TASK OBJECTIVE:
Repeat every entry word for word, but leave the images out of your copy.

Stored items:

- - -

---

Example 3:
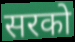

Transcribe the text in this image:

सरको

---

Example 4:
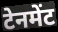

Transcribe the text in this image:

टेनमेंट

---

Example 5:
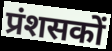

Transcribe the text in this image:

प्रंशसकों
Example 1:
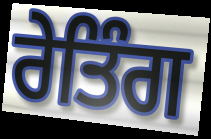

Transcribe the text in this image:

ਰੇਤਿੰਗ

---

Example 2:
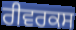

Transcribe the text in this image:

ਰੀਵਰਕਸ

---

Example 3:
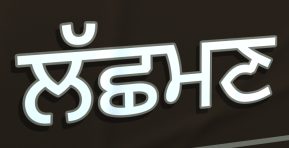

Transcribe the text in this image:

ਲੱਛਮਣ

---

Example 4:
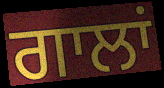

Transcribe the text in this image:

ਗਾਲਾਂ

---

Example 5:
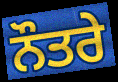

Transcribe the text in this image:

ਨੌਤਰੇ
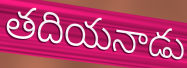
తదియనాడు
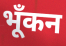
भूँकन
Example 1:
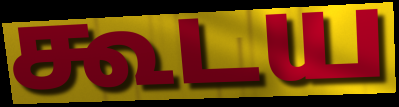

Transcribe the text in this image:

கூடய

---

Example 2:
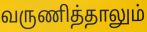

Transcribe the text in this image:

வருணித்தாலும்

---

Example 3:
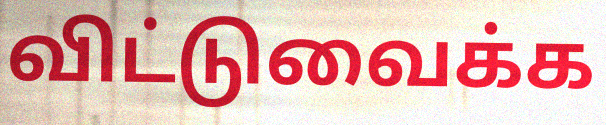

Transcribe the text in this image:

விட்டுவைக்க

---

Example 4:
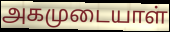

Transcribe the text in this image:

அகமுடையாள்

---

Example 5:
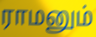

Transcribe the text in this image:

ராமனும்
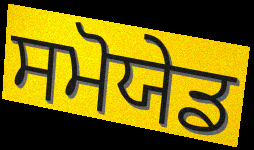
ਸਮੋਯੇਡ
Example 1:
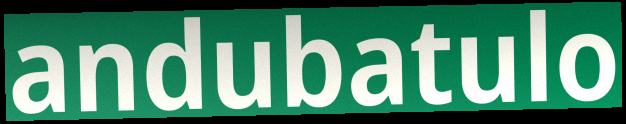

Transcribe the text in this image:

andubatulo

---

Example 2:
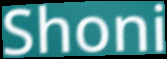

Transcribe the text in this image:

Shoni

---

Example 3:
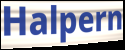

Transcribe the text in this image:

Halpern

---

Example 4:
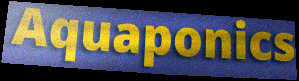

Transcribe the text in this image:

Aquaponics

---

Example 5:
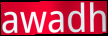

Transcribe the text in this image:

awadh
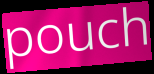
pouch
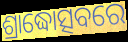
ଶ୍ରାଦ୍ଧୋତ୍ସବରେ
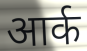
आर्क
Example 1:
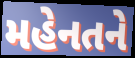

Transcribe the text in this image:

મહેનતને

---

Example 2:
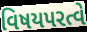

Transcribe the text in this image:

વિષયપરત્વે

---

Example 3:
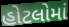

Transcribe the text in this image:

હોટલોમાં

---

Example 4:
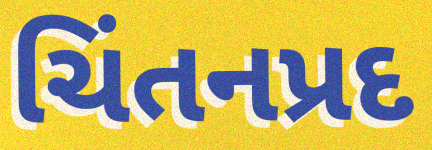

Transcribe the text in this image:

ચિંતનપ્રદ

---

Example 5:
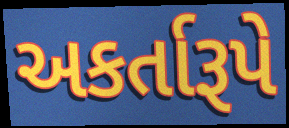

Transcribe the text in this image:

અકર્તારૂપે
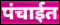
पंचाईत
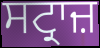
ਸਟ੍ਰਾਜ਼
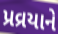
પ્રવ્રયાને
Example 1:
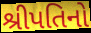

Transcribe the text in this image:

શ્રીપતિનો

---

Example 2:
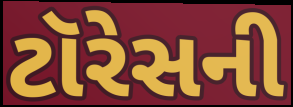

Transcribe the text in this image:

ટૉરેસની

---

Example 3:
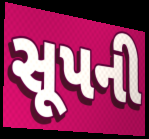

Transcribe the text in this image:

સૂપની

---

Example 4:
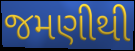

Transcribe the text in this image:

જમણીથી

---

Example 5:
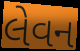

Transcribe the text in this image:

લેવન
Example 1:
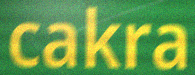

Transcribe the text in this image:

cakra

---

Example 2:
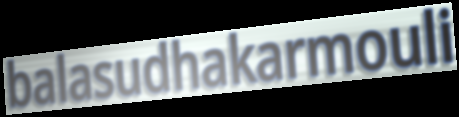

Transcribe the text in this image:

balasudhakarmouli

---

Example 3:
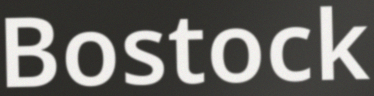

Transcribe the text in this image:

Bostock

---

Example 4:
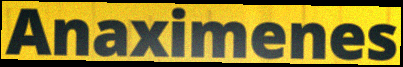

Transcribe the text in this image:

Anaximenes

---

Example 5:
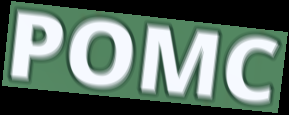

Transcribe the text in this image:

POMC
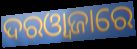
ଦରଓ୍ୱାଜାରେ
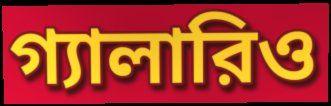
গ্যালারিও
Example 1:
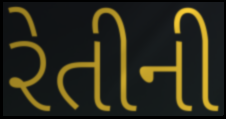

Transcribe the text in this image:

- - -

RESULT:
---

Example 3:

Transcribe the text in this image:

सरको

---

Example 4:

Transcribe the text in this image:

टेनमेंट

---

Example 5:

Transcribe the text in this image:

प्रंशसकों
Example 1:

Transcribe the text in this image:

ਰੇਤਿੰਗ

---

Example 2:

Transcribe the text in this image:

ਰੀਵਰਕਸ

---

Example 3:

Transcribe the text in this image:

ਲੱਛਮਣ

---

Example 4:

Transcribe the text in this image:

ਗਾਲਾਂ

---

Example 5:

Transcribe the text in this image:

ਨੌਤਰੇ
తదియనాడు
भूँकन
Example 1:

Transcribe the text in this image:

கூடய

---

Example 2:

Transcribe the text in this image:

வருணித்தாலும்

---

Example 3:

Transcribe the text in this image:

விட்டுவைக்க

---

Example 4:

Transcribe the text in this image:

அகமுடையாள்

---

Example 5:

Transcribe the text in this image:

ராமனும்
ਸਮੋਯੇਡ
Example 1:

Transcribe the text in this image:

andubatulo

---

Example 2:

Transcribe the text in this image:

Shoni

---

Example 3:

Transcribe the text in this image:

Halpern

---

Example 4:

Transcribe the text in this image:

Aquaponics

---

Example 5:

Transcribe the text in this image:

awadh
pouch
ଶ୍ରାଦ୍ଧୋତ୍ସବରେ
आर्क
Example 1:

Transcribe the text in this image:

મહેનતને

---

Example 2:

Transcribe the text in this image:

વિષયપરત્વે

---

Example 3:

Transcribe the text in this image:

હોટલોમાં

---

Example 4:

Transcribe the text in this image:

ચિંતનપ્રદ

---

Example 5:

Transcribe the text in this image:

અકર્તારૂપે
पंचाईत
ਸਟ੍ਰਾਜ਼
પ્રવ્રયાને
Example 1:

Transcribe the text in this image:

શ્રીપતિનો

---

Example 2:

Transcribe the text in this image:

ટૉરેસની

---

Example 3:

Transcribe the text in this image:

સૂપની

---

Example 4:

Transcribe the text in this image:

જમણીથી

---

Example 5:

Transcribe the text in this image:

લેવન
Example 1:

Transcribe the text in this image:

cakra

---

Example 2:

Transcribe the text in this image:

balasudhakarmouli

---

Example 3:

Transcribe the text in this image:

Bostock

---

Example 4:

Transcribe the text in this image:

Anaximenes

---

Example 5:

Transcribe the text in this image:

POMC
ଦରଓ୍ୱାଜାରେ
গ্যালারিও
Example 1:

Transcribe the text in this image:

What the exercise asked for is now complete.